I didn't realize how much Bob Nightengale's latest reports of White Sox palace intrigue played a part in my Sunday morning routine until I opened Twitter yesterday and didn't see anything to speak of.
Had the firing of Pedro Grifol -- and Chris Getz's pretty thorough description of what kind of candidate the next manager might be, and when they would seek him out -- really quieted the dialogue around a team that's chasing the worst record in modern MLB history?
Probably not. Nightengale just happened to take the weekend off.

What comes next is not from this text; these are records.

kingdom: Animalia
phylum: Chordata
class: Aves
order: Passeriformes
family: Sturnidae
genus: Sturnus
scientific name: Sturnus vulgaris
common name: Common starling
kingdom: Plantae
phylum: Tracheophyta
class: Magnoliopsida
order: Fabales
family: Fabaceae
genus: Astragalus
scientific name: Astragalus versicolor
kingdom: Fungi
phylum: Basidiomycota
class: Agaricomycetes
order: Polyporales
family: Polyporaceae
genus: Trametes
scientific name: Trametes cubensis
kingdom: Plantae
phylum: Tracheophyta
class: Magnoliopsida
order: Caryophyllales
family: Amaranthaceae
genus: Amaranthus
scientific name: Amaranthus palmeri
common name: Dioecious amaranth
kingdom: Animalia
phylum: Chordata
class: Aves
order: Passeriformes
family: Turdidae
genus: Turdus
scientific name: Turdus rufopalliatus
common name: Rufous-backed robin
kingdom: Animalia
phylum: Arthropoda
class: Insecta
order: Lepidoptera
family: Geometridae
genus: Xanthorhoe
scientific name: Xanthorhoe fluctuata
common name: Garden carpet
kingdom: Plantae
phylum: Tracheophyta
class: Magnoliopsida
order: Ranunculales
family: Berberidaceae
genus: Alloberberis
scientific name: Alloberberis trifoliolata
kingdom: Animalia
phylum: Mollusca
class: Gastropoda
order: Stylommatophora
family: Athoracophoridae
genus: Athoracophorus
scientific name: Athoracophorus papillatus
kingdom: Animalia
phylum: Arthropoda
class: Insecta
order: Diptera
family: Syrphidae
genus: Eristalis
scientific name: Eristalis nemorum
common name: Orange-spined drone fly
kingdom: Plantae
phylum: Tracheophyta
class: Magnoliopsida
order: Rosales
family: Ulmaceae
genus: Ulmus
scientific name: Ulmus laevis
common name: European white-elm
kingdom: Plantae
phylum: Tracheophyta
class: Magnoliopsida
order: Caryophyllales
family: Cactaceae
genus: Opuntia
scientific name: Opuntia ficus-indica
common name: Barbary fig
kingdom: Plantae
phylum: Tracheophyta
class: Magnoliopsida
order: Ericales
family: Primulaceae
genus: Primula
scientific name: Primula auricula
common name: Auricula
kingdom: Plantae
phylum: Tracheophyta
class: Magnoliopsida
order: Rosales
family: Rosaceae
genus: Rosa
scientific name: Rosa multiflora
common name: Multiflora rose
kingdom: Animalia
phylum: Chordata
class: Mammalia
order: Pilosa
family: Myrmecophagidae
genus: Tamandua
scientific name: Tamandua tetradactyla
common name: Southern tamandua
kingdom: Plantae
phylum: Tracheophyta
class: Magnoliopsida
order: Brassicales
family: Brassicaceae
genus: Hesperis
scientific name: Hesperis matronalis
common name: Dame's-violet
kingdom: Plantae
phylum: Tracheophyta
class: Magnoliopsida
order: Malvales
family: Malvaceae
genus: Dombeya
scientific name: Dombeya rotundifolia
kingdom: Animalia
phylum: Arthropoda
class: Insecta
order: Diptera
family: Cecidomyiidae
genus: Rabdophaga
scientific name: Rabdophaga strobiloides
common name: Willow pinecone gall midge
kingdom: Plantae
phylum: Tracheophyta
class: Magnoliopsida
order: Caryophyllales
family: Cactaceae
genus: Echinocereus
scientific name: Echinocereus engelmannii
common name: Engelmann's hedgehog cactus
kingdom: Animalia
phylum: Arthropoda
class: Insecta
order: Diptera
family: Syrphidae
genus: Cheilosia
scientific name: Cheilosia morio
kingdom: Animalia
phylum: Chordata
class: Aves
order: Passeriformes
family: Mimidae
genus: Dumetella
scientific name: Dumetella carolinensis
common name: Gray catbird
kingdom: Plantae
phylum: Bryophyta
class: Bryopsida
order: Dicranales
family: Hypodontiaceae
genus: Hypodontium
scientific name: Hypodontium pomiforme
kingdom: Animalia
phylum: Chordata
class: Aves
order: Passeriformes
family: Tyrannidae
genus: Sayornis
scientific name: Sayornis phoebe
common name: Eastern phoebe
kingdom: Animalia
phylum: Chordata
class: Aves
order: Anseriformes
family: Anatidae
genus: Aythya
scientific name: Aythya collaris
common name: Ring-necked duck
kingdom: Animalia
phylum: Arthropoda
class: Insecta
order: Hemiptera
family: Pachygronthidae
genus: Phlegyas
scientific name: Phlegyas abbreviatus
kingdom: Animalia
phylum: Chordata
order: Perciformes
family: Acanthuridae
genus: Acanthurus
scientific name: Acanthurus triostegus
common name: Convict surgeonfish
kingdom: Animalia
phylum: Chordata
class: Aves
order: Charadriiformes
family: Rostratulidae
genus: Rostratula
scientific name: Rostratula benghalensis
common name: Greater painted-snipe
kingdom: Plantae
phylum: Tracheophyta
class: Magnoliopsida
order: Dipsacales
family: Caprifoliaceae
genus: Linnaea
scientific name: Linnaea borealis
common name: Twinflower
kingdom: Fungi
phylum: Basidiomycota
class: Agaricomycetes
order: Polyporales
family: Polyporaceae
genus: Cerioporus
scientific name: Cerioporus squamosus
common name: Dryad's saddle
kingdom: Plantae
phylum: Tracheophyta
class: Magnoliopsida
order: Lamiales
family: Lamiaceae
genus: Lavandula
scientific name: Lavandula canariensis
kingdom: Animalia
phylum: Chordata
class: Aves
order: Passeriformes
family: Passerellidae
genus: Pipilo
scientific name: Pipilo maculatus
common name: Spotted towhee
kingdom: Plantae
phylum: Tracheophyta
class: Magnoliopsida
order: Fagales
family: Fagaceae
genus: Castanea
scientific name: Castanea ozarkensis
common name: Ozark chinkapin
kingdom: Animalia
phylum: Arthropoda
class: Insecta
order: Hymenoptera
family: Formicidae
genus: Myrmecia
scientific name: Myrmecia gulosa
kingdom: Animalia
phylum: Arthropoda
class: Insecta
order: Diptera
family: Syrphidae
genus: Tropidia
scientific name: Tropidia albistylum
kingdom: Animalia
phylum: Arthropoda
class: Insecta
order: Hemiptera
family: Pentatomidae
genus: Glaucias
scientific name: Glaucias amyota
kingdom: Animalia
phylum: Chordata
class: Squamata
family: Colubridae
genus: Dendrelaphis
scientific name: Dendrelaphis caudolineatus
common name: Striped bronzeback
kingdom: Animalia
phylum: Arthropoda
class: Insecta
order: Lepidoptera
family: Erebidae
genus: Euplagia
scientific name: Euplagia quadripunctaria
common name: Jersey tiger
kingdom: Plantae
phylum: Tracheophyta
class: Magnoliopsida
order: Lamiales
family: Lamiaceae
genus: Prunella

That said, the White Sox could use a break from national scrutiny. With the firing of Grifol coming only a couple days after the Sox ended their 21-game losing streak, plenty was written about the miserable circumstances enveloping all optimism on the South Side. What follows is a sample.
Spare Parts
I've run into the problem that Chelsea Janes articulates, where I think I'm being too hard on a particular individual until I realize there's no way to make it nicer without spinning into the core of the earth:
“Any time you win, it’s great. Any time you win when you lose 21 in a row, it feels even better,” White Sox Manager Pedro Grifol told reporters after the game. “I’m proud of these guys. They just keep coming to the ballpark every day to play hard. They care.”
If “coming to the ballpark every day” and “caring” feel like the bare minimum, rather than cause for praise, such is the reality of this White Sox season, which has been so abysmal that the facts read like insults.
There's a running joke among Northeast Twitter that the provincial nature of the Boston media aggressively recenters every national story by jamming it into a local frame, which I was reminded of when Andrew Benintendi became the player point man for Peter Abraham:
There’s no reason to feel sorry for Andrew Benintendi, who has a World Series ring and a $75 million contract. But the same player who once had a game-saving catch in the 2018 ALCS for the Red Sox looked almost embarrassed to catch the final out of the streak-breaking victory Tuesday.
“We won a game, nothing more than that,” Benintendi said with his usual reserve. “A win’s a win. We’re all excited obviously, but this is no different than any other win.”
Well, except that the previous win was 26 days before.
If the White Sox do make history as the worst team in modern MLB history, White Sox fans who are still alive in 2087 can look forward to cantankerous quotes like the one Tyler Kepner got from the 1961 Phillies, who still hold the record for consecutive losses with 23:
Another pitcher from those Phillies, 95-year-old Don Ferrarese, used that same word — terrible — to describe the 1961 team. Its final record was 47-107, still the worst for the Phillies since World War II.
“We weren’t worth a (damn),” Ferrarese said. “It was a horrible team. We couldn’t hit and we couldn’t pitch. I led the team in earned run average at 3-something, and everybody else was 4 or more. And batting-wise, I don’t know what the team average was, but I know they couldn’t hit. Pancho Herrera was our cleanup guy, and I think I could hit better than he could. It was a terrible deal.”
Paul Sullivan isn't the first to point out that Jerry Reinsdorf quashes all enthusiasm about another rebuild because he'll invariably screw it up in one way or another, but he provides a lot of color with regards to Tony La Russa's ominpresence:
How many teams would allow a former manager who presided over the bitter end of a once-promising rebuild to return and hang around the clubhouse as a consultant, going on road trips and hovering over the manager at the batting cage to offer free “advice” while in street clothes?
The Sox pretend this is just a normal business practice. One friend of Reinsdorf said the chairman was only helping an elderly friend stay occupied in his golden years after a health scare that forced La Russa from the dugout in 2022. Swell guy! [...]
Nothing will change for Sox fans until Reinsdorf and his old boys system are gone. If a La Russa-Schumaker tandem is in place next spring training, it’s going to be business as usual. Don’t say you weren’t warned.
If I were the fan who wrecked his leg on the warning track at Guaranteed Rate Field after an ill-advised jump onto the field, I probably wouldn't want to watch the video where fans call me a "loser" while being carted off in obvious pain, but doing so could change my life for the better.
Sam Blum's story about the White Sox's nosedive featured exclusive quotes from Pedro Grifol, and it was published the day Grifol was fired. It really captured a manager on the brink of extinction:
When asked if he felt the talent in his clubhouse was better than the team’s record, Grifol said, “I’m not going to answer that question. What’s behind that question?” [...]
The rest of the season is now a race to avoid infamy, one that has become a national storyline, though the beleaguered manager seems taken aback by the scrutiny.
“This is a close-knit group,” Grifol said. “Here, you come from the outside, and nobody knows you.”
Burger went on to hit his 12th homer in his 23rd second-half game on Sunday, which is how he's managed to drag his 2024 line (.251/.299/.469) within reach of his breakout 2023 season (.250/.309/.518) despite an absolutely dreadful start. This is unrelated to the White Sox's current crisis, but also, it isn't.